Nous avons aussi souhaité cibler certains aspects particuliers de l’œuvre d’Haentjens. Ainsi, Mario Cloutier s’est penché sur son travail littéraire en incluant le théâtre, la poésie, les récits et le roman qui constituent, jusqu’à présent, sa bibliographie. De son côté, Sébastien Ricard, grand complice de la dame, témoigne (magnifiquement) de la démarche à la fois artistique, sociale et politique qui les unit. Flavie Boivin-Côté s’est intéressée au legs que représente l’approche créative de l’âme de Sibyllines pour les corps professoral et étudiant. Elle s’est entretenue, pour cet article, avec un autre collaborateur de la première heure de Brigitte Haentjens, Jean Marc Dalpé. Enzo Giacomazzi, quant à lui, propose une analyse théorique des éléments constitutifs du titre du livre qu’elle a rédigé, Un regard qui te fracasse. Propos sur le théâtre et la mise en scène, soit le regard, le fracas et le « tu ».

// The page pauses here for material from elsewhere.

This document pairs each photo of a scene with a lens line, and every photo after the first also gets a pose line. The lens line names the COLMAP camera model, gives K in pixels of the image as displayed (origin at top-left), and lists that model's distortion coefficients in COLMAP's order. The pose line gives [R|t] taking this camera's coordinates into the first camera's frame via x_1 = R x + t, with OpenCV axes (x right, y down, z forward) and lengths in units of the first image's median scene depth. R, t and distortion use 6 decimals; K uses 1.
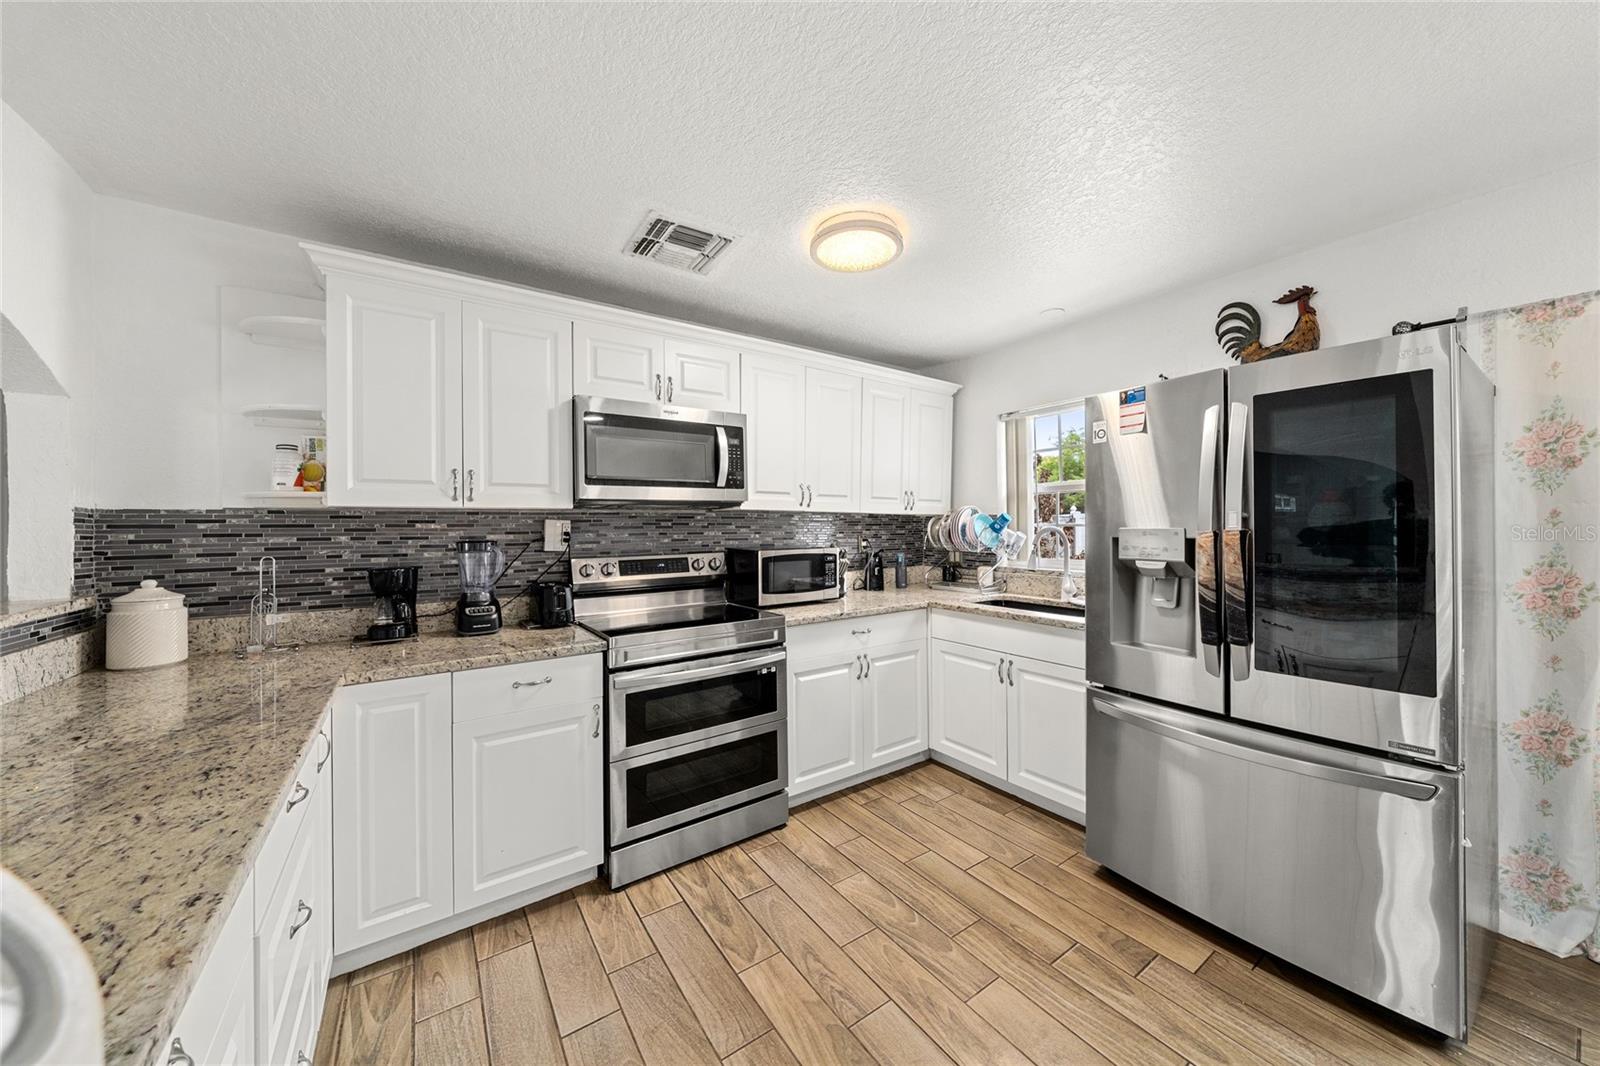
lens RADIAL K [[551.5, 0, 807.2], [0, 551.5, 528.6], [0, 0, 1]] dist [-0.001402, 0.000028]
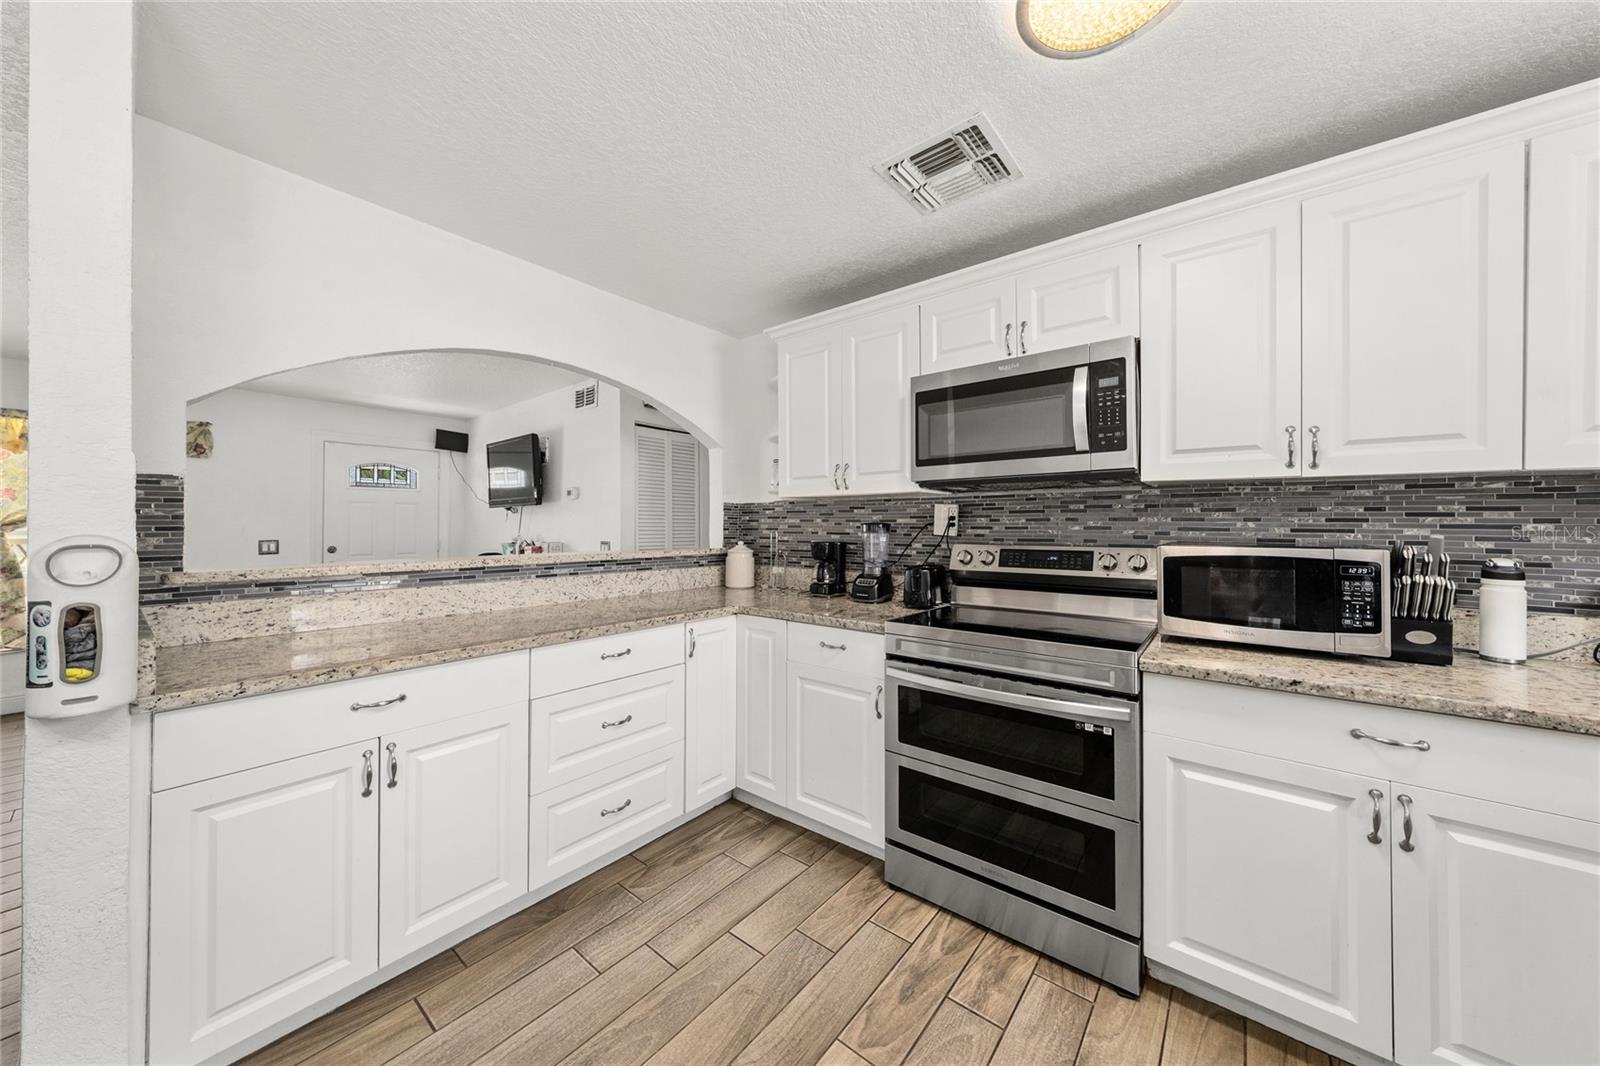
lens RADIAL K [[550.5, 0, 800.0], [0, 550.5, 524.0], [0, 0, 1]] dist [0.000181, -0.000045]
pose [[0.277222, 0.005912, -0.960788, 0.489425], [-0.010239, 0.999942, 0.003198, 0.022304], [0.960751, 0.008951, 0.277266, 0.533352]]
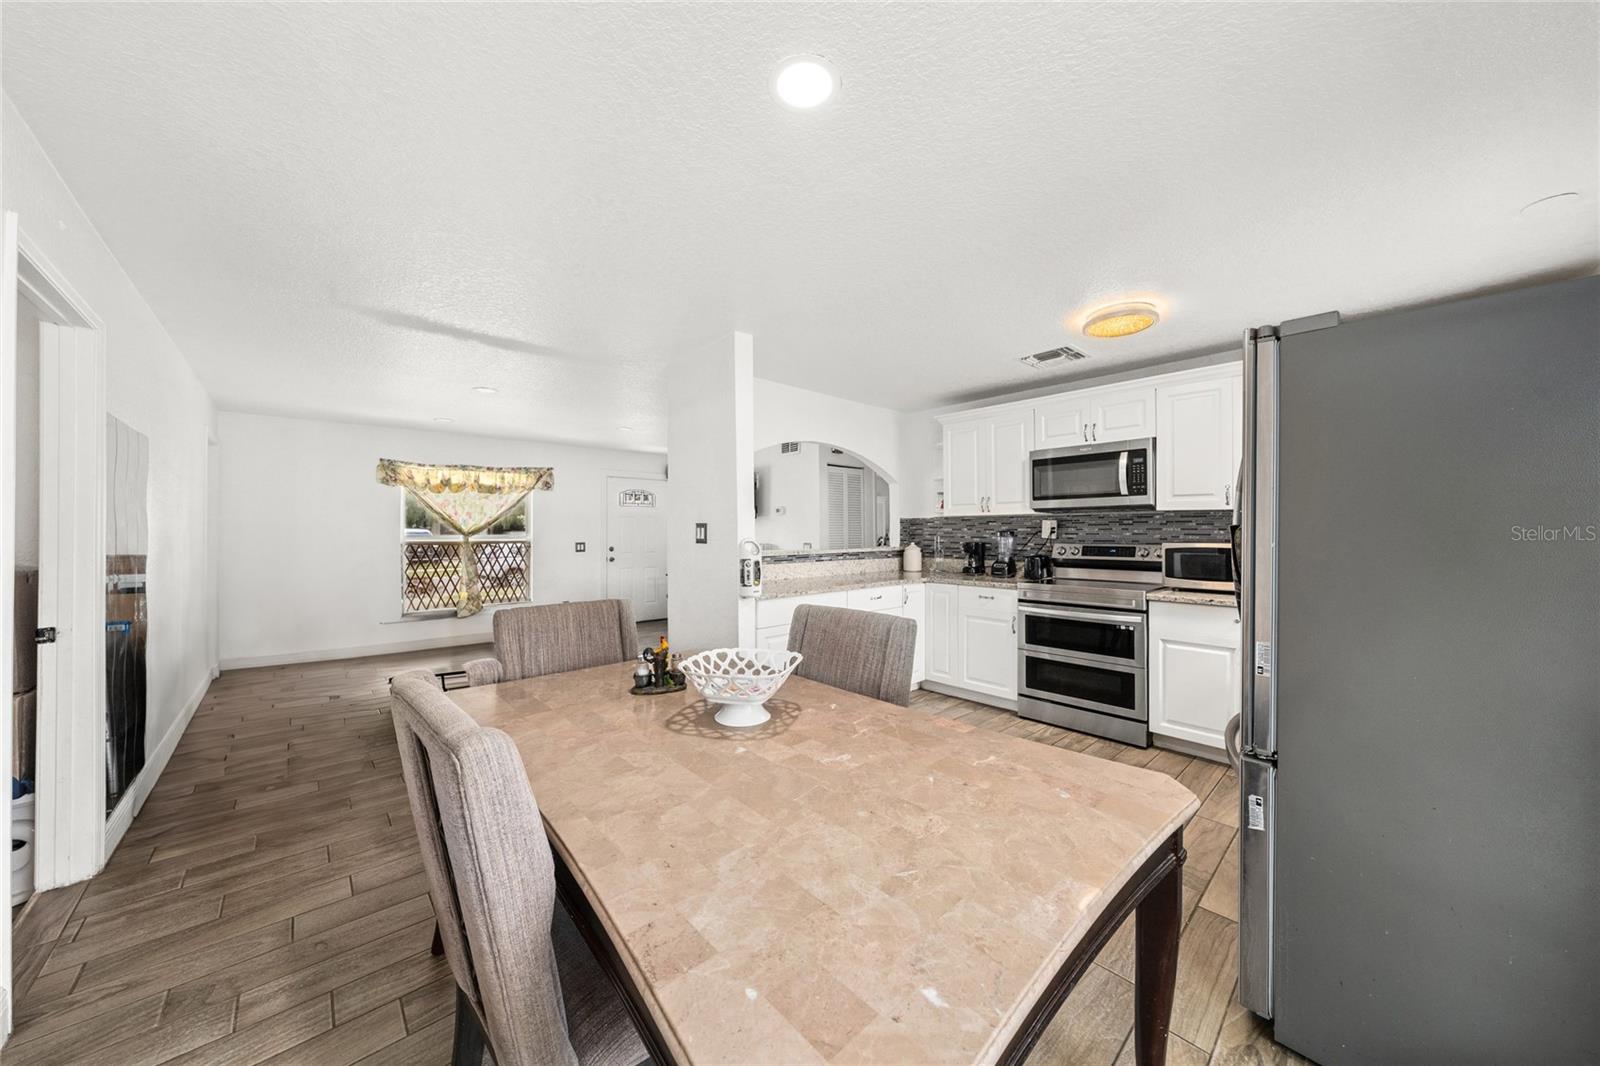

Notre dossier se clôt sur une conversation captivante, sous forme de correspondance, entre celle qui jusqu’à tout récemment dirigeait le Théâtre français du Centre national des Arts et celui qui lui a succédé, Mani Soleymanlou. Il y est question, notamment, des responsabilités qu’ont ceux et celles qui occupent des postes de pouvoir envers les artistes. Comment mieux conclure ce dossier si cher à nos yeux qu’en laissant la parole à celle à qui il est consacré. On aurait pu prendre encore bien des pages des perles de sagesse et de fougue de Brigitte Haentjens.